# [ESTRATTO DEL DOCUMENTO]
══════════════════════════════

Perché è importante aspettare Sandro Tonali

Con il ritorno dal primo minuto di Ismael Bennacer, uno dei giocatori insostituibili della squadra rossonera, e a margine di una serie di partite giocate a causa dell’infortunio del playmaker algerino, Sandro Tonali torna a sedersi di fianco a Stefano Pioli. Un ritorno in panchina che diversi tifosi hanno salutato con un sorriso, dopo aver messo in dubbio le qualità dell’ex gioiello del Brescia: protagonista in effetti di un approccio timido al ‘mondo Milan’ e di partite non esaltanti. Nonostante le critiche (spesso esagerate) e le prestazioni poco sopra la sufficienza, proteggere e aspettare con fiducia Tonali è però un dovere non solo di società e staff tecnico, ma anche e soprattutto dei tifosi milanisti.

══════════════════════════════

# [INFORMAZIONI]

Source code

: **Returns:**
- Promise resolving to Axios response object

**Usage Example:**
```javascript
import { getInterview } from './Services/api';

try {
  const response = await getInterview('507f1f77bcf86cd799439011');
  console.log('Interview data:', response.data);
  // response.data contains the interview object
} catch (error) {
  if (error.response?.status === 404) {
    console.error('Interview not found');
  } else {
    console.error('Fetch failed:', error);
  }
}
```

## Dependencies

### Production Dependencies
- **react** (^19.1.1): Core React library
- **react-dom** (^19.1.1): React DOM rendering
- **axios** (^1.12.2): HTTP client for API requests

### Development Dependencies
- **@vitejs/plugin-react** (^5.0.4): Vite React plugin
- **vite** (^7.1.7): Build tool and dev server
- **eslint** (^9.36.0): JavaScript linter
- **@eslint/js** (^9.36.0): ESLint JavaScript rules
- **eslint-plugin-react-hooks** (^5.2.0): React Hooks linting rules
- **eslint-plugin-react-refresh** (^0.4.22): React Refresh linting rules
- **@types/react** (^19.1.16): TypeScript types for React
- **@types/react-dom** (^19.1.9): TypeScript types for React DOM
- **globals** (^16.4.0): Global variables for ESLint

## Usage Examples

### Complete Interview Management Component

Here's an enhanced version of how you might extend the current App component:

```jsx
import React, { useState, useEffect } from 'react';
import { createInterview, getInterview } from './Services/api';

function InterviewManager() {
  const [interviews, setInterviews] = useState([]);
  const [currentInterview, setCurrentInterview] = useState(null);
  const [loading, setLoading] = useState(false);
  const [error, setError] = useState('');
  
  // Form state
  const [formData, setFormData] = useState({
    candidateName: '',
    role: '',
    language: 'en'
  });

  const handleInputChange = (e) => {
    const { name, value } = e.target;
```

══════════════════════════════

# [COMPITO 1]
Elenchi tutte le persone citate per nome e cognome nell'articolo su Sandro Tonali.
# [COMPITO 2]
Stabilisca se ciascuna affermazione concorda con l'articolo su Sandro Tonali, riportando fra virgolette le parole del testo che lo determinano. (a) Bennacer è tornato a giocare dal primo minuto. (b) Prima del Milan, Tonali giocava nel Brescia. (c) Le critiche rivolte a Tonali sono descritte come sempre giustificate.
# [COMPITO 3]
Prosegua l'articolo su Sandro Tonali a partire dall'ultima frase riportata.

# [SVOLGIMENTO 1]
Ismael Bennacer, Sandro Tonali, Stefano Pioli

# [SVOLGIMENTO 2]
(a) Sì: "Con il ritorno dal primo minuto di Ismael Bennacer".
(b) Sì: "l’ex gioiello del Brescia".
(c) No: "Nonostante le critiche (spesso esagerate)".

# [SVOLGIMENTO 3]
Proprio l’esempio di Bennacer, messo in croce dopo le prime uscite con il ‘maestro’ Giampaolo in panchina, dovrebbe far riflettere molti sostenitori ‘da tastiera’: magari gli stessi che ieri insultavano ‘Isma’ e oggi lo portano sul palmo di una mano. Oltre all’ex Empoli, ci sono inoltre anche altri esempi lampanti che obbligano tutti noi ad aprire un’importante linea di credito al nostro numero otto. Ad esempio l’esplosione di Hakan Calhanoglu e la straordinaria crescita di Davide Calabria. E giusto per citarne solo un paio.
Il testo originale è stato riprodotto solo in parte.